Как погребальный звон по их неосмотрительной молодости раздается это дважды повторенное Глумовым: …отсутствием поступков и опрятностью чувств… Бомм!

Он стоит с опущенными руками, остановившимися запавшими глазами. Он выпотрошил себя, и мы видим, как кодекс «гожения» уже располагает в его черепе свои параграфы.

А приятель его все мельтешится, у него все позывы к рассуждениям, этакая умственная икота. То во время многоверстной прогулки по Петербургу, единственная цель которой вызвать здоровый аппетит, его вдруг увлечет величие отечественной истории, то при виде памятника Екатерине он начнет слагать оду в прозе, то припомнит имена, припомнит славу и с чувством процитирует Державина:

«Богоподобная царевна
Киргиз-касацкие орды,
которой мудрость несравненна…»

Но Глумов мертвенно-прохладным жестом тут же остановит его, извлечет очередной параграф «гожения» и скажет: «Восхищаться ты можешь, но с таким расчетом, чтобы восхищение прошлым не могло служить поводом для превратных толкований в смысле укора настоящему».

И приятель его осечется, засмущается, подрыгает ножкой, подернет ручкой как нашкодивший мальчишка: ну все, ну все, ну не буду больше… Но через некоторое время его вновь поведет. За кофе с калачами. Он вдруг вздохнет мечтательно и пустится в рассуждения: и как это зерно в закромах лежит, и кто это зерно сеял…

Глумов этак укоризненно посмотрит на него, а тот сразу же и поймет:

— Что, опять?

— Опять!

Процесс убиения мысли оказывается столь драматичным, что мы следим за ним с возрастающим вниманием, не в силах оторвать глаз от двух расплавляющихся индивидуумов.
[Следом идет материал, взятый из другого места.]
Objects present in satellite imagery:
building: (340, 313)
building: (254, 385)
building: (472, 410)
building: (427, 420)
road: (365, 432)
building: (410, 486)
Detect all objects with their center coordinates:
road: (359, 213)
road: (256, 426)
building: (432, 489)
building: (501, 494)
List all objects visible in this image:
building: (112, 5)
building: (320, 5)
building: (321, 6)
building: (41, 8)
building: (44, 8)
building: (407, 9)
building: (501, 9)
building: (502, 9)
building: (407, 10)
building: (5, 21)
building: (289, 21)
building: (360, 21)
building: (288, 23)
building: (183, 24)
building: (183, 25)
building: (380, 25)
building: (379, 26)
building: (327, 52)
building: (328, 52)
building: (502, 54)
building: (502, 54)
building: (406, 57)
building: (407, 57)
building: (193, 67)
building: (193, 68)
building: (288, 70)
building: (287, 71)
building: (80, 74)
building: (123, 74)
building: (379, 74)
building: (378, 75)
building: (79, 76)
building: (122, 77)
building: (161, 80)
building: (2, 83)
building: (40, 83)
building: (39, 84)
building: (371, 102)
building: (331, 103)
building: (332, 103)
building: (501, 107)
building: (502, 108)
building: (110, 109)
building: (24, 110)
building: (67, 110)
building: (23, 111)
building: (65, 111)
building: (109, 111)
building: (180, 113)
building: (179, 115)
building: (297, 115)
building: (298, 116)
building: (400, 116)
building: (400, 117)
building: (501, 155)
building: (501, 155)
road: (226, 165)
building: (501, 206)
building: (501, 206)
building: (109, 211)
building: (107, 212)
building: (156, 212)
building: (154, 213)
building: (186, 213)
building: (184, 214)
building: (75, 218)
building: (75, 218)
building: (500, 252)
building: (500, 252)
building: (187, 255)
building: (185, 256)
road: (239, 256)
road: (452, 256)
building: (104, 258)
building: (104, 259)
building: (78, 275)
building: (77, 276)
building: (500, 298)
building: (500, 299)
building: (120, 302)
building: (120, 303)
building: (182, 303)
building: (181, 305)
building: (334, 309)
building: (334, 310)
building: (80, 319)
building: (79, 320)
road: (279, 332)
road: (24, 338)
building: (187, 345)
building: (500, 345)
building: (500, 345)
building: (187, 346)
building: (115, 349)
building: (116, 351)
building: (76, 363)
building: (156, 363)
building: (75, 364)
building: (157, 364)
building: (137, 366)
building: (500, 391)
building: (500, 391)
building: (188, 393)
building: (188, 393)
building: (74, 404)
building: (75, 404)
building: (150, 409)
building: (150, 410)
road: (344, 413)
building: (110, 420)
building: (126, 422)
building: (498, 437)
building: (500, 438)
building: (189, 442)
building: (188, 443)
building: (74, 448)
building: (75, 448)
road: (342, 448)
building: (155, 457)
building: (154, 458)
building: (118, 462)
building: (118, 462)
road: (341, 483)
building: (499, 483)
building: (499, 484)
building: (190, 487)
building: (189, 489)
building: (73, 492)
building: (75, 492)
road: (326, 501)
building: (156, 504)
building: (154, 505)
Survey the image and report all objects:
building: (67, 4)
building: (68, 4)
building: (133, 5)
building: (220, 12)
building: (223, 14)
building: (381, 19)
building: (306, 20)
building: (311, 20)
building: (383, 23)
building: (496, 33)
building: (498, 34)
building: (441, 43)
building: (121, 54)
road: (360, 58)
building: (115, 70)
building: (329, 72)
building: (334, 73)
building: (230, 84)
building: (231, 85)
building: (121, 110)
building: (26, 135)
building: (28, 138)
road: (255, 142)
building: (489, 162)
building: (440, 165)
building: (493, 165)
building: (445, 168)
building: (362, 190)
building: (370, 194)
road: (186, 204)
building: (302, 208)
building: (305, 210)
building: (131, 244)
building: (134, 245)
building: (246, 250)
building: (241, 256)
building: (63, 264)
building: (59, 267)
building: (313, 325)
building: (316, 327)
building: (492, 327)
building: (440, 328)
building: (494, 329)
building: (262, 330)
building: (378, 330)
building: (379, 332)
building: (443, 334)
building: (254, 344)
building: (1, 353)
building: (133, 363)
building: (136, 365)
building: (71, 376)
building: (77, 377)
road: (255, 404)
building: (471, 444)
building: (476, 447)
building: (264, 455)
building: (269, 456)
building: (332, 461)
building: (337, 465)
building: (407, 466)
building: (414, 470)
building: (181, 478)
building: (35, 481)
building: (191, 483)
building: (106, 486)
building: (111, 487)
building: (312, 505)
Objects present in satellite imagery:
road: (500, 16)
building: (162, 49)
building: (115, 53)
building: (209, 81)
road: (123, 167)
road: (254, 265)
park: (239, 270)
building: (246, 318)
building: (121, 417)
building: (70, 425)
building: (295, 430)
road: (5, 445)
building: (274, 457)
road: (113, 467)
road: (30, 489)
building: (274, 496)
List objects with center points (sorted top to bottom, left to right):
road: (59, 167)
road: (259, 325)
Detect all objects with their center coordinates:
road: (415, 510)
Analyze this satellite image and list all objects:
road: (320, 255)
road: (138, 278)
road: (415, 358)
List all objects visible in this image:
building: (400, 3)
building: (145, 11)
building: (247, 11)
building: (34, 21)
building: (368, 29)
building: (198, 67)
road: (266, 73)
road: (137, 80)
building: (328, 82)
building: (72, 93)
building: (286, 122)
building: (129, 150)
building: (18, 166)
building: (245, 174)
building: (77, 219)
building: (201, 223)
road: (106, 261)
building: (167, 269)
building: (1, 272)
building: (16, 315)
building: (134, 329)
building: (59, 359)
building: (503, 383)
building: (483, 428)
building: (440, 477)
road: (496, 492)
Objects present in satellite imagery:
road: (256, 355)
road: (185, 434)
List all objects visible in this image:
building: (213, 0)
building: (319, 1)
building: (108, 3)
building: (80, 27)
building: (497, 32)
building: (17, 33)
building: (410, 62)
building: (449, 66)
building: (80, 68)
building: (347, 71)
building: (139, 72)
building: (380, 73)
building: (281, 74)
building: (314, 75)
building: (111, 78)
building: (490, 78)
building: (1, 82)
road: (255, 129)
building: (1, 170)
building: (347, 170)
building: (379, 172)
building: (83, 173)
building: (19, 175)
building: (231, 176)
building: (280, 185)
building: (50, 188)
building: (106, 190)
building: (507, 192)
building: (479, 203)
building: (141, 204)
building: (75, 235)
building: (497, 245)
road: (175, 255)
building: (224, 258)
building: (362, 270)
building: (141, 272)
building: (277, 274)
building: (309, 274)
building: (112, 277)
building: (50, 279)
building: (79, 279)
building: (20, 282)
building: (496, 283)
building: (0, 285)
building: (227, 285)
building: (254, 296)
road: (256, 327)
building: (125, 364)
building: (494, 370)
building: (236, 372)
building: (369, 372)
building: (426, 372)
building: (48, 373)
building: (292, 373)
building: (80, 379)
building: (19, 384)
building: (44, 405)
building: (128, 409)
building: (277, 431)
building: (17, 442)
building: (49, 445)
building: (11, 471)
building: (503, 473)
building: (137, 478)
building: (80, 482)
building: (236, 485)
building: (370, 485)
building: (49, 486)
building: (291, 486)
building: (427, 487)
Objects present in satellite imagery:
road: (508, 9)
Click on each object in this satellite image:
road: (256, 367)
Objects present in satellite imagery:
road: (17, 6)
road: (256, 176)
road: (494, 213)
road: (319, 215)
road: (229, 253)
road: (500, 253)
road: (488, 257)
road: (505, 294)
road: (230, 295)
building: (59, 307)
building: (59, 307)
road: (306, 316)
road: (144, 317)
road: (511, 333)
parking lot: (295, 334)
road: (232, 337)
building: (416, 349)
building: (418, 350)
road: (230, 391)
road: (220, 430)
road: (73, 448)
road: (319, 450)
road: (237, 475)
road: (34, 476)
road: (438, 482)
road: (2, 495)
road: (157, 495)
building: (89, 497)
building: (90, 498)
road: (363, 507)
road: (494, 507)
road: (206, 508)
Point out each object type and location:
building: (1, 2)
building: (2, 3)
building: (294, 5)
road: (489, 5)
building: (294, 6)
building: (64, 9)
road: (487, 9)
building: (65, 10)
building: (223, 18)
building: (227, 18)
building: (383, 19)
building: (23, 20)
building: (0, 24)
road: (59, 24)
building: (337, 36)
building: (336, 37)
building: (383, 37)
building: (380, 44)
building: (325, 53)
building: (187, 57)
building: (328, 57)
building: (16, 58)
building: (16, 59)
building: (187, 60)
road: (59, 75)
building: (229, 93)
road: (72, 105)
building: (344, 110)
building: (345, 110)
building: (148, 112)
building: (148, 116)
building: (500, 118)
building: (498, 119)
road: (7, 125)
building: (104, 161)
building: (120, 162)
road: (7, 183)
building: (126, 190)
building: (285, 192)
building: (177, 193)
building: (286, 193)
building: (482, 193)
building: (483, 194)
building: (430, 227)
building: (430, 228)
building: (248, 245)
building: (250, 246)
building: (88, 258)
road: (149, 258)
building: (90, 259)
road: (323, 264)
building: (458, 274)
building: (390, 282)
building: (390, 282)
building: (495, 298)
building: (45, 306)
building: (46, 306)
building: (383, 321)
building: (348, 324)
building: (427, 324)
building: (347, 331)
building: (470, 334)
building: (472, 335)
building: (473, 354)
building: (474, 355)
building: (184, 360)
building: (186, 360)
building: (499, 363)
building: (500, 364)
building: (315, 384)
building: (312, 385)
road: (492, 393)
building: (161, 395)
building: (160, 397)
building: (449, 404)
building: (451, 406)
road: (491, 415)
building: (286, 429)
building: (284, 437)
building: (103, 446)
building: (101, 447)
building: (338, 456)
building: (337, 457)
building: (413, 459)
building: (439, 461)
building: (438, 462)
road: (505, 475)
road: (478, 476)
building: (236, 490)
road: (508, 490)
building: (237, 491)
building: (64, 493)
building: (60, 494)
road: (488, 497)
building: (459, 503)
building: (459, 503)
Мы видим, как выпрямляются извилины их мозгов, как округляются их животы, как начинают лосниться от «опрятности чувств» их существа. Каждый следующий эпизод духовного распада проходит все аритмичнее, все тише. Наступает умственная энтропия, смерть…

Каждый эпизод заканчивается музыкальным «акцентом», напоминающим перезвон старинных часов или клавесинный перебор музыкальной шкатулки. Пунктирная мелодия в «русском стиле» выводит на темную сцену силуэты официантов во фраках. Синхронными движениями они бесшумно убирают со стола, водружая на него нечто новое, помогающее дальнейшему заполнению вместилища мысли радостями плоти… «Селянка», «говядина», «икра», «белорыбица» — все эти опознавательные знаки растущей благонамеренности начинают звучать все громче, произносят их все сочнее. Точно изысканный гастрономический соус капает с каждого слова. Отупели. Кажется — достигли. Вот радость-то! И Глумов начинает:

«Красавица подожди!
 Белы руки подожми!»

Одним словом: ладушки, ладушки, где были — у бабушки! Так-то, брат, а ты Державина! И бьют они в ладошки, а приятель уже и в присядочку.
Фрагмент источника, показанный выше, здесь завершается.